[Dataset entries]
# # # # #

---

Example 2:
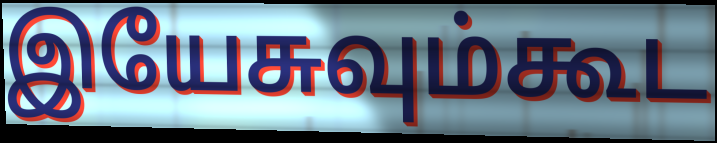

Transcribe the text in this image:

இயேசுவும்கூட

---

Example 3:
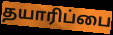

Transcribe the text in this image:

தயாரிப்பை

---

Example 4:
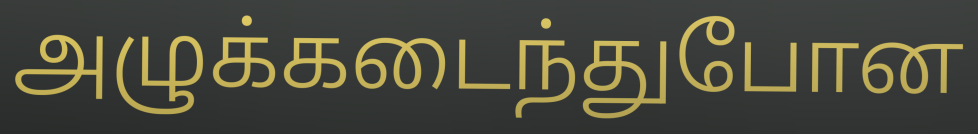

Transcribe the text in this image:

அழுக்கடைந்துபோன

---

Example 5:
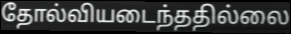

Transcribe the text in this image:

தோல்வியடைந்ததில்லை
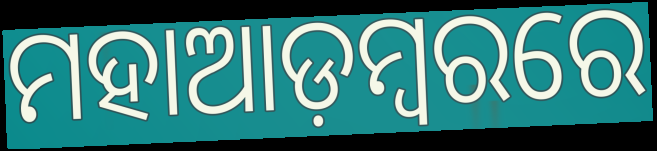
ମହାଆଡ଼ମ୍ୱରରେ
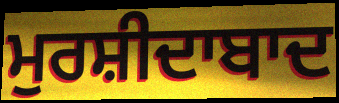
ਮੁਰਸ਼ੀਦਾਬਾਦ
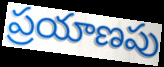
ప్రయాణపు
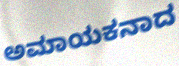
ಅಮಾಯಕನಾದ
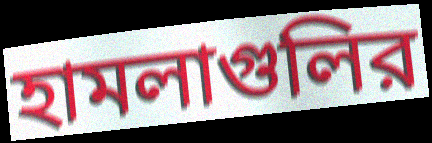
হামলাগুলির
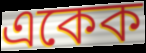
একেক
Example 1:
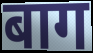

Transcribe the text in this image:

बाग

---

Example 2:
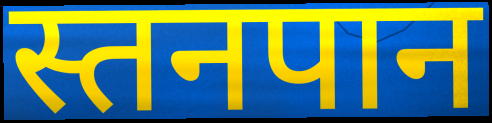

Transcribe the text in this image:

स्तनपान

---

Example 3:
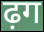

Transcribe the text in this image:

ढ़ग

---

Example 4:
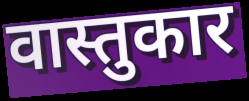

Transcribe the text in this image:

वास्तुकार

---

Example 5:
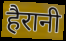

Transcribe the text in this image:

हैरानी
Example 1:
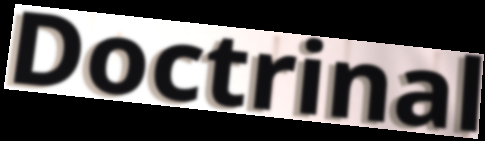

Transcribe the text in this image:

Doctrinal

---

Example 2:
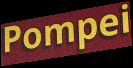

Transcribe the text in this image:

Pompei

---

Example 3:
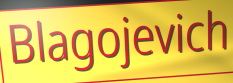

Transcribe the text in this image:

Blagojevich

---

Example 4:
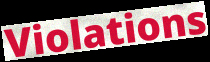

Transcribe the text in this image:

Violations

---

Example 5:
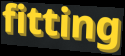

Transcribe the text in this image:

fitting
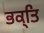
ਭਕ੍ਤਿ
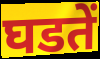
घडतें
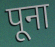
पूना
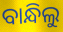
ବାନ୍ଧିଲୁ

# # # # #

* Exercise task *
Repeat all the rows above verbatim, leaving out the pictures.

* Solution to this task *
---

Example 2:

Transcribe the text in this image:

இயேசுவும்கூட

---

Example 3:

Transcribe the text in this image:

தயாரிப்பை

---

Example 4:

Transcribe the text in this image:

அழுக்கடைந்துபோன

---

Example 5:

Transcribe the text in this image:

தோல்வியடைந்ததில்லை
ମହାଆଡ଼ମ୍ୱରରେ
ਮੁਰਸ਼ੀਦਾਬਾਦ
ప్రయాణపు
ಅಮಾಯಕನಾದ
হামলাগুলির
একেক
Example 1:

Transcribe the text in this image:

बाग

---

Example 2:

Transcribe the text in this image:

स्तनपान

---

Example 3:

Transcribe the text in this image:

ढ़ग

---

Example 4:

Transcribe the text in this image:

वास्तुकार

---

Example 5:

Transcribe the text in this image:

हैरानी
Example 1:

Transcribe the text in this image:

Doctrinal

---

Example 2:

Transcribe the text in this image:

Pompei

---

Example 3:

Transcribe the text in this image:

Blagojevich

---

Example 4:

Transcribe the text in this image:

Violations

---

Example 5:

Transcribe the text in this image:

fitting
ਭਕ੍ਤਿ
घडतें
पूना
ବାନ୍ଧିଲୁ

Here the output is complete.